## Problem details
Which lines in the listing below contain the string "sonido"? Find every one and copy it out, treating uppercase and lowercase letters as different.

## Input for this task
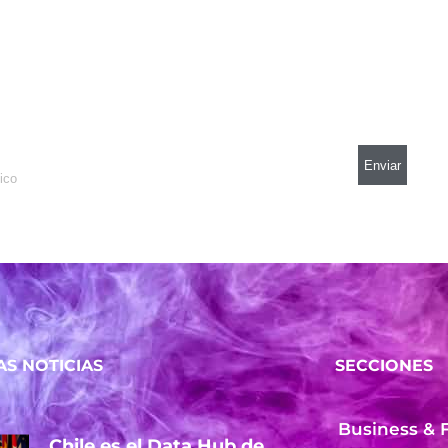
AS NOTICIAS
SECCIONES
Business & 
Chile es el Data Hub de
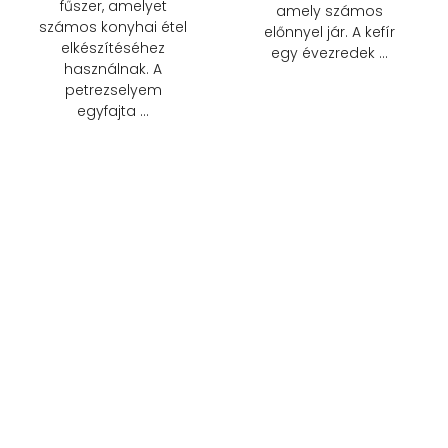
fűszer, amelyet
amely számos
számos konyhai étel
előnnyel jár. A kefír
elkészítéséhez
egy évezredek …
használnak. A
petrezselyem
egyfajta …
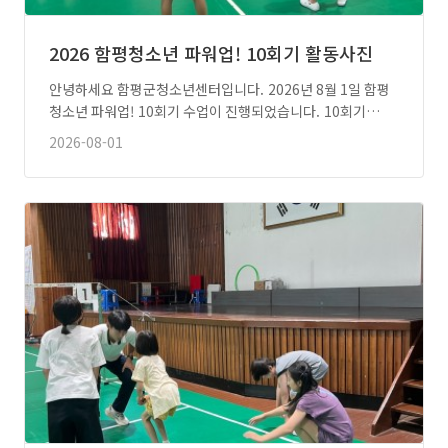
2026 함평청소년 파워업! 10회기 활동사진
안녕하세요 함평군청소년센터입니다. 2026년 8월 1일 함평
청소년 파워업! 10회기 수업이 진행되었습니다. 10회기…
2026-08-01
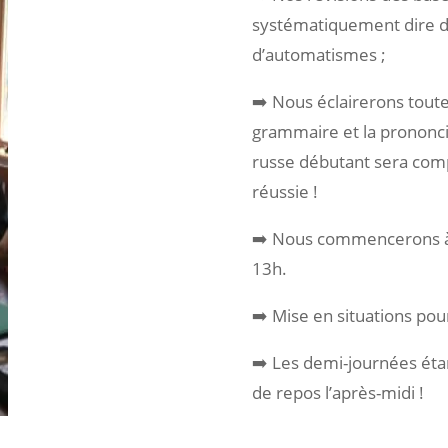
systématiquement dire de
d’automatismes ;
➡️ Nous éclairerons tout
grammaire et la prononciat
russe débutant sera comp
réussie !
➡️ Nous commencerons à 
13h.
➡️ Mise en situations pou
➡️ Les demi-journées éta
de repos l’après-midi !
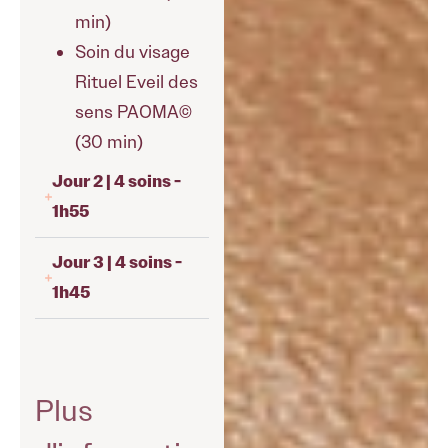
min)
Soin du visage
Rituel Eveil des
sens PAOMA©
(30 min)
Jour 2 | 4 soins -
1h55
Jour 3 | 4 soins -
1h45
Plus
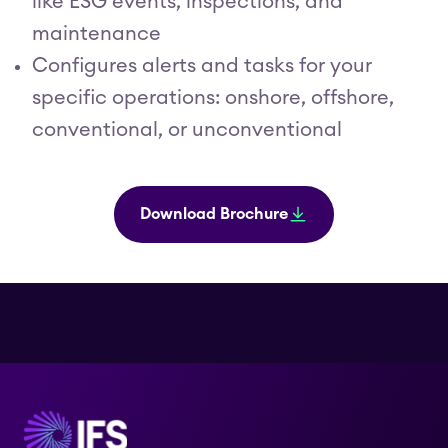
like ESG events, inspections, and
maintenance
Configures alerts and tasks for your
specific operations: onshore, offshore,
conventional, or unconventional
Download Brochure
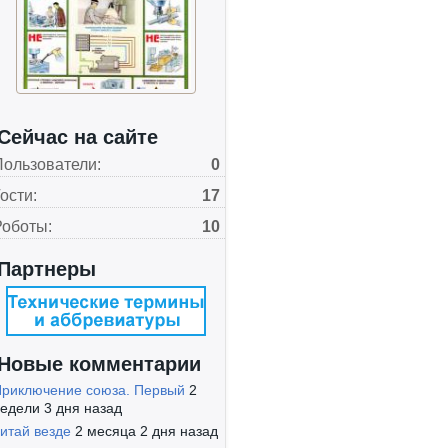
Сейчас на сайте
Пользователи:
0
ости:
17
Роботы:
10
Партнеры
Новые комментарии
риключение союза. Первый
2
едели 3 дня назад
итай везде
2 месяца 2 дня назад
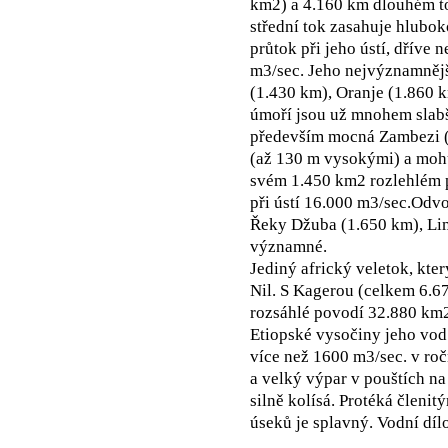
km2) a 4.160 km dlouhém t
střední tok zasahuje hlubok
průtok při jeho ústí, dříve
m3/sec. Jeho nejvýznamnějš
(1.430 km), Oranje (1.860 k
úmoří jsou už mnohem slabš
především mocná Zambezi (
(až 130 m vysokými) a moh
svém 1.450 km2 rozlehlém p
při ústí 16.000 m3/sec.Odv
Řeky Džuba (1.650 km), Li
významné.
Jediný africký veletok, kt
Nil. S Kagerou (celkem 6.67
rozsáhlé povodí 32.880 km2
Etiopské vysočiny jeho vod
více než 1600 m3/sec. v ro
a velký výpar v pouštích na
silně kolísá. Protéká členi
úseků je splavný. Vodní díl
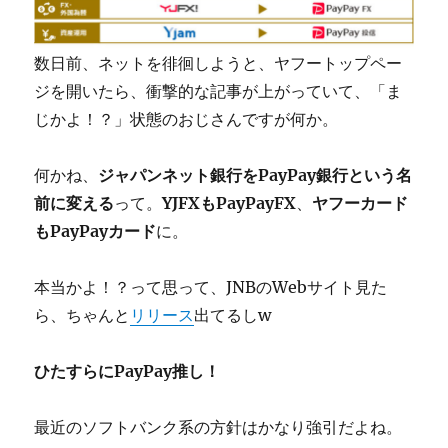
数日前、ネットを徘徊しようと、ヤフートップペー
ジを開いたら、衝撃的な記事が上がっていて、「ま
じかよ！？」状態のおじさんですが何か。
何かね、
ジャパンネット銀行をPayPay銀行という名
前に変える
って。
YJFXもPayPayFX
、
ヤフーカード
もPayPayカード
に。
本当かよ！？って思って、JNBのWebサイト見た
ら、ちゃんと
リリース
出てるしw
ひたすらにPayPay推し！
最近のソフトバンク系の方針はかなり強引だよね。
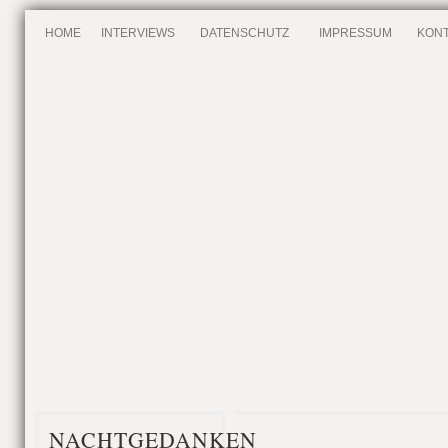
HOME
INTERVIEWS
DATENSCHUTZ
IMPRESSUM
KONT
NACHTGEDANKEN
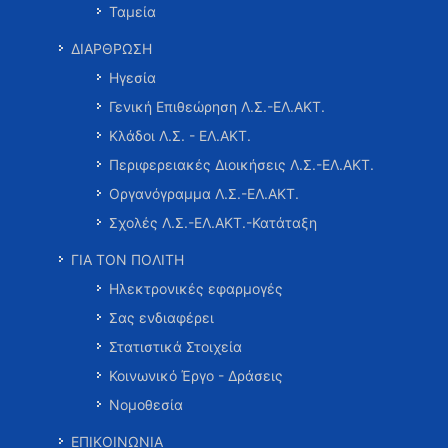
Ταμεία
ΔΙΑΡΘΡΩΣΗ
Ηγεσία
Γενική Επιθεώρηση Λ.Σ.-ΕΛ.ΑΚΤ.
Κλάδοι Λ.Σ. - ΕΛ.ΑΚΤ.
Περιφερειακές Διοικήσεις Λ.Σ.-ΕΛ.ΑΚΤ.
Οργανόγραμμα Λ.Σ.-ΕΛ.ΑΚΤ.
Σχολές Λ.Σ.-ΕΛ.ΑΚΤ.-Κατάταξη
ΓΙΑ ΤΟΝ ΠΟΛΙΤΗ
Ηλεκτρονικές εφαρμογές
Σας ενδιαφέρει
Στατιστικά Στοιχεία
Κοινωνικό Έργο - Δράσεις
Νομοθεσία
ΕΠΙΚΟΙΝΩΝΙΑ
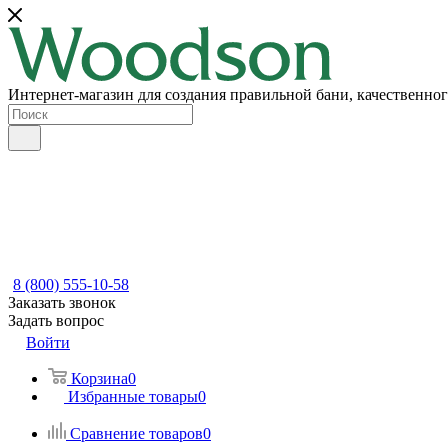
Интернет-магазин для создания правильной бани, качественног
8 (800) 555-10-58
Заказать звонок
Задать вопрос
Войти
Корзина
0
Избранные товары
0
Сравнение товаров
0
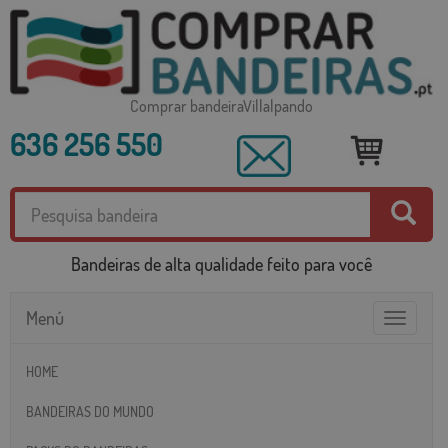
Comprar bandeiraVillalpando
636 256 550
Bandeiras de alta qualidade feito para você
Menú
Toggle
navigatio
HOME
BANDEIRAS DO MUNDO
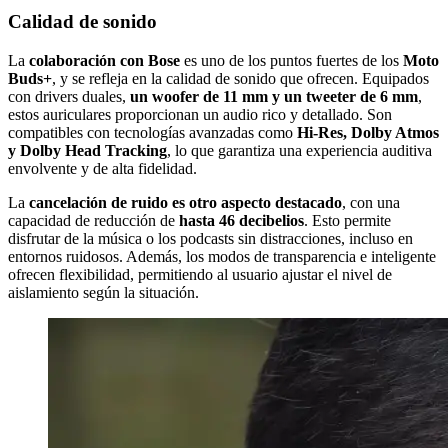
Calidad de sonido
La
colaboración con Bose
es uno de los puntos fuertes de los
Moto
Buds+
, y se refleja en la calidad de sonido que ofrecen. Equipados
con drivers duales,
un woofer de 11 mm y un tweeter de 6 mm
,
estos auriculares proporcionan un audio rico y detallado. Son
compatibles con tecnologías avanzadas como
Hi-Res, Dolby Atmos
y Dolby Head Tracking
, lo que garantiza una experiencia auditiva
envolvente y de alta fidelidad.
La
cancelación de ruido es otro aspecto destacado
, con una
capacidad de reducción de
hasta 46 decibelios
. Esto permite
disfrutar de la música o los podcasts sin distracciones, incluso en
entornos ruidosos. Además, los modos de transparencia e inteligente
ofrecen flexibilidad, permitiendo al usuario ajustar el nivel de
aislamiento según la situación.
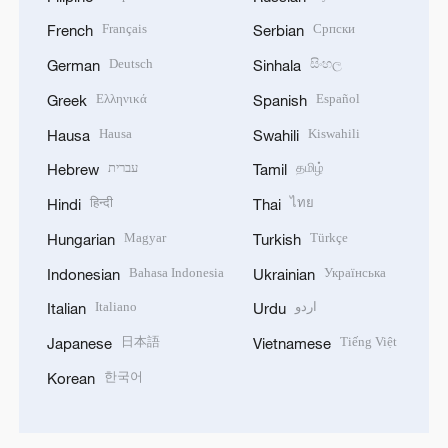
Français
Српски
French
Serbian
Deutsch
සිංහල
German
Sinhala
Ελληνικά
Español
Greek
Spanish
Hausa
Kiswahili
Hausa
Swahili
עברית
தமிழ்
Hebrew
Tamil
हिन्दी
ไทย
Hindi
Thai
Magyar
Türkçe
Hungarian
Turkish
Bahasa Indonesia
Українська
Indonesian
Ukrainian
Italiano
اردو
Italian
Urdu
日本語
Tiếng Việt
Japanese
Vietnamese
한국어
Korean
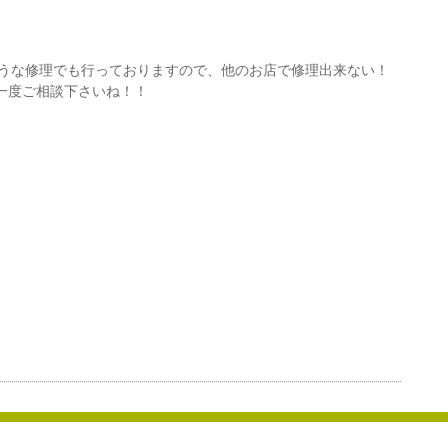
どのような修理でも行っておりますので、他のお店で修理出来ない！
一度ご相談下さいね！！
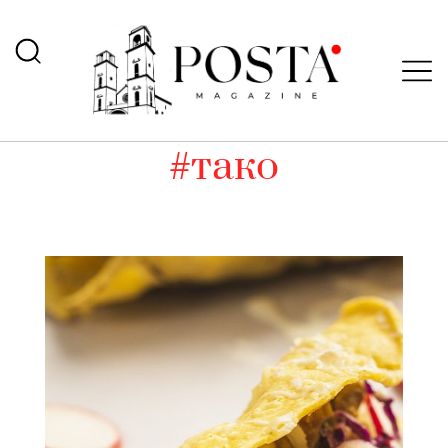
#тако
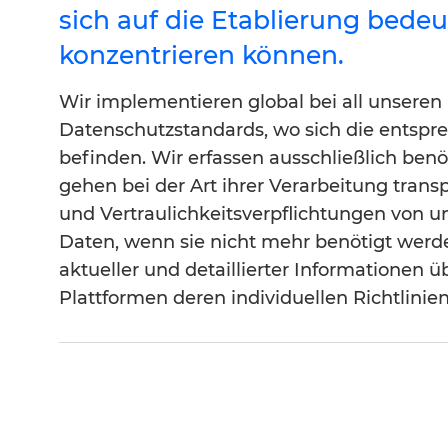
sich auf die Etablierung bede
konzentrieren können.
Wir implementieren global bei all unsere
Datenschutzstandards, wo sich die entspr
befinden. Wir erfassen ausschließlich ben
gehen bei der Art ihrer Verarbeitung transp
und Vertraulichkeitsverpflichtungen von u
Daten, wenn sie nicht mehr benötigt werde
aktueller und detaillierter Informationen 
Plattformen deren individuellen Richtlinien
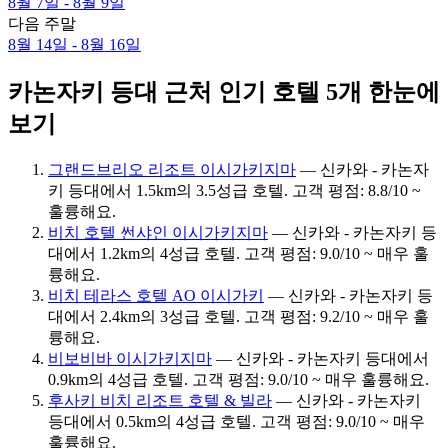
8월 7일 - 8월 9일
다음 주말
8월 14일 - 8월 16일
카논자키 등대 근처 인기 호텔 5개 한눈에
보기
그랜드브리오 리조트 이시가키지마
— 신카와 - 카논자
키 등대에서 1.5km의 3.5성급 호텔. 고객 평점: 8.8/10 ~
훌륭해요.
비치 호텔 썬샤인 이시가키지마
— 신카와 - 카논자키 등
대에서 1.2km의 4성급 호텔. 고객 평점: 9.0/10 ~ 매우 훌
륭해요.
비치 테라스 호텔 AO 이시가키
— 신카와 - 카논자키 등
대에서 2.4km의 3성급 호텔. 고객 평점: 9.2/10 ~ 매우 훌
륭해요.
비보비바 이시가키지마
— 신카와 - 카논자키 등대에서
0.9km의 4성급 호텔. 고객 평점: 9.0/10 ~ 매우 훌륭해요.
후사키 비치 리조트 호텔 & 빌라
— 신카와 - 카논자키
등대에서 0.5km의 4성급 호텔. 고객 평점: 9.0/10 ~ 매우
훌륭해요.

## Answer box
Calidad de sonido
, y se refleja en la calidad de sonido que ofrecen. Equipados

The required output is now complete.